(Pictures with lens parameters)
══════════════════════════════

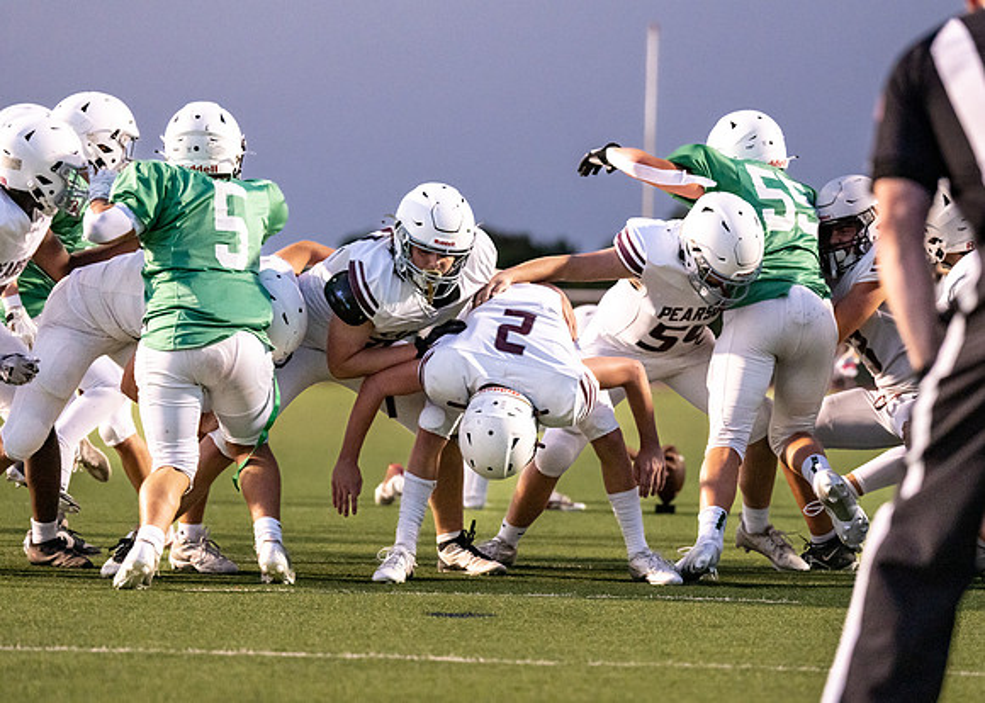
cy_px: 398
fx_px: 4290
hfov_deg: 13.1
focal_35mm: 153
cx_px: 562
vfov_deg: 9.4
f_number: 2.8
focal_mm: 125
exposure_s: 1/1000
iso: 3200
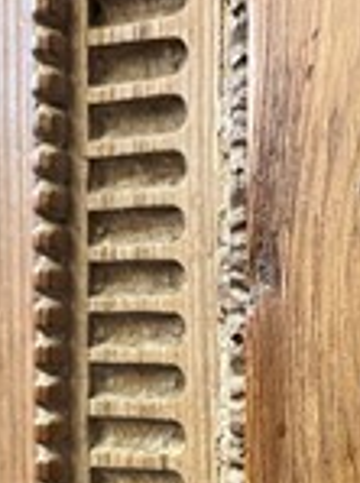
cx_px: 392
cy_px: 467
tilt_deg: -4.9
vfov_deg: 26.6
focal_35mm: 70
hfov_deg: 20.0
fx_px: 975
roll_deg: -2.6
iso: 400
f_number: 1.6
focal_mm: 5.1
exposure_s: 1/33
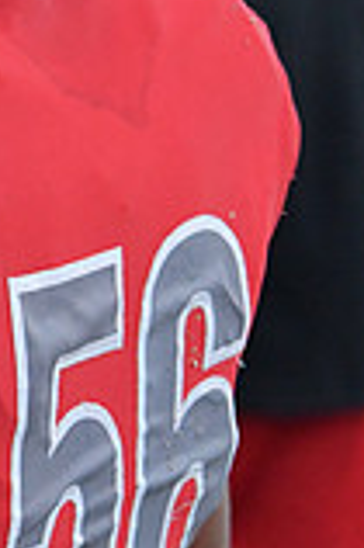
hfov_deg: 3.9
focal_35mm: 349
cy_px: 90
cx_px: -217
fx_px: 5304
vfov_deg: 5.9
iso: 4500
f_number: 5.6
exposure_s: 1/3200
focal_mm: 95
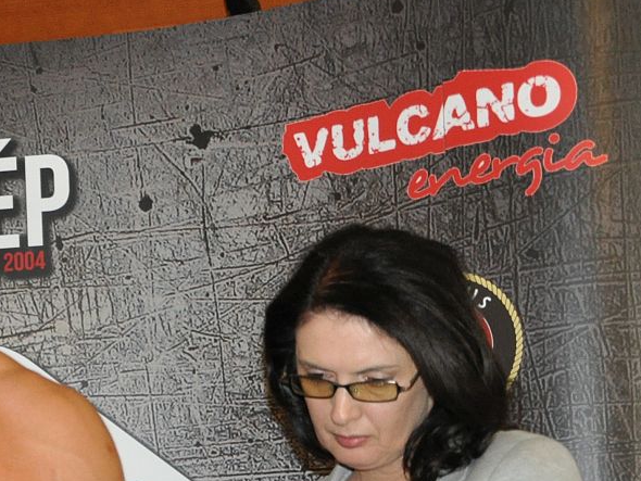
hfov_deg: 15.4
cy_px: 621
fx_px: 2279
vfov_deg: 11.7
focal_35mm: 123
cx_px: -155
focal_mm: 28
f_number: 4
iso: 800
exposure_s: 1/60
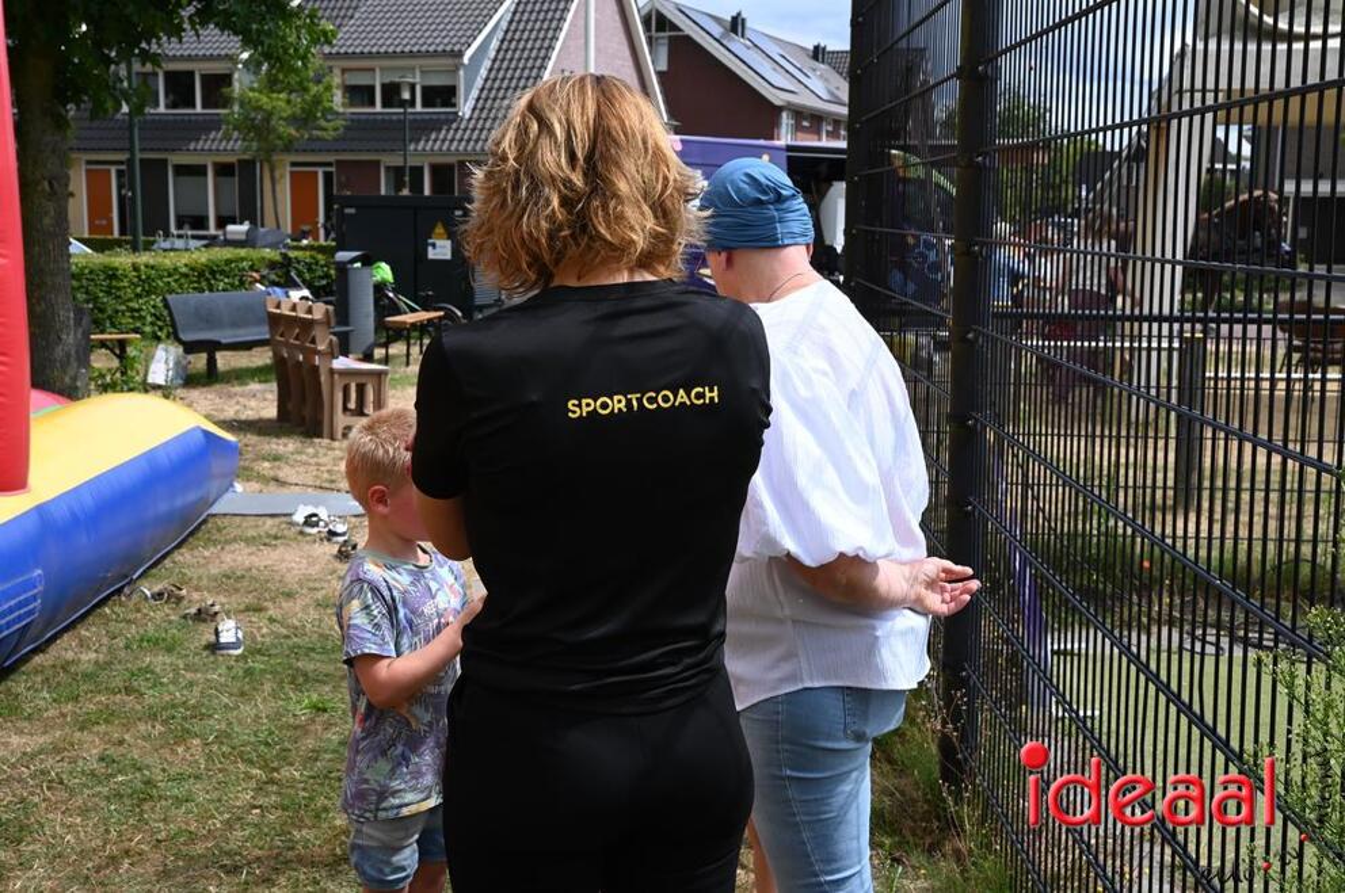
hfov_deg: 43.6
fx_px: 1679
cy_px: 446
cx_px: 672
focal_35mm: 45
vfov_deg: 29.8
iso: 640
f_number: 11
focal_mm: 45
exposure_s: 1/500
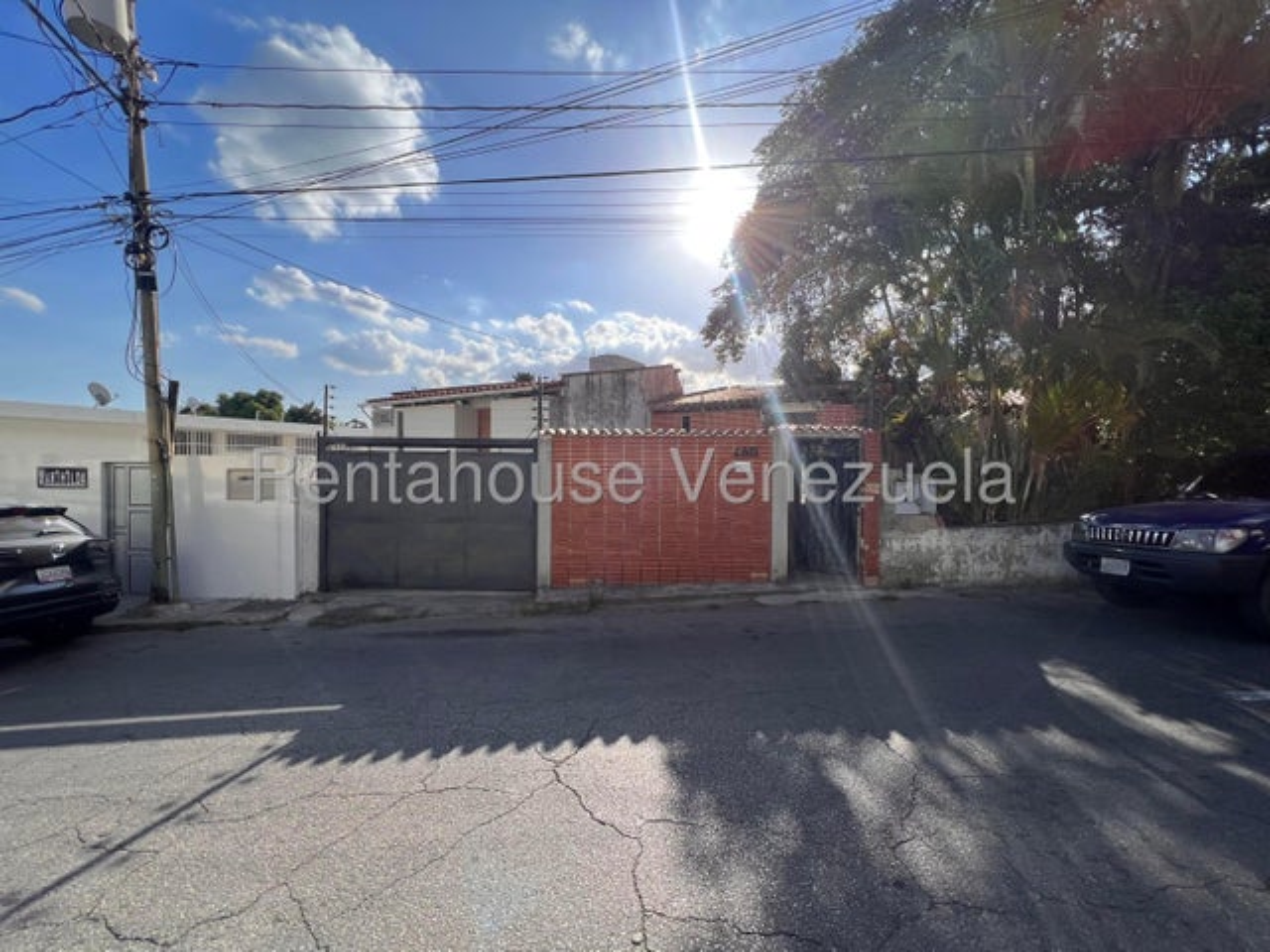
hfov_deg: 106.2
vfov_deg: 89.9
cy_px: 476
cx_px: 635
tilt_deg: -1.8
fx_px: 477
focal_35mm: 13
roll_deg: -1.2
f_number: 1.8
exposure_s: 1/2096
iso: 32
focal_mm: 1.57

══════════════════════════════

WHAT THE EXERCISE ASKS
Copy every record exactly, but skip the pictures.

ANSWER TO THE PROBLEM
cy_px: 398
fx_px: 4290
hfov_deg: 13.1
focal_35mm: 153
cx_px: 562
vfov_deg: 9.4
f_number: 2.8
focal_mm: 125
exposure_s: 1/1000
iso: 3200
cx_px: 392
cy_px: 467
tilt_deg: -4.9
vfov_deg: 26.6
focal_35mm: 70
hfov_deg: 20.0
fx_px: 975
roll_deg: -2.6
iso: 400
f_number: 1.6
focal_mm: 5.1
exposure_s: 1/33
hfov_deg: 3.9
focal_35mm: 349
cy_px: 90
cx_px: -217
fx_px: 5304
vfov_deg: 5.9
iso: 4500
f_number: 5.6
exposure_s: 1/3200
focal_mm: 95
hfov_deg: 15.4
cy_px: 621
fx_px: 2279
vfov_deg: 11.7
focal_35mm: 123
cx_px: -155
focal_mm: 28
f_number: 4
iso: 800
exposure_s: 1/60
hfov_deg: 43.6
fx_px: 1679
cy_px: 446
cx_px: 672
focal_35mm: 45
vfov_deg: 29.8
iso: 640
f_number: 11
focal_mm: 45
exposure_s: 1/500
hfov_deg: 106.2
vfov_deg: 89.9
cy_px: 476
cx_px: 635
tilt_deg: -1.8
fx_px: 477
focal_35mm: 13
roll_deg: -1.2
f_number: 1.8
exposure_s: 1/2096
iso: 32
focal_mm: 1.57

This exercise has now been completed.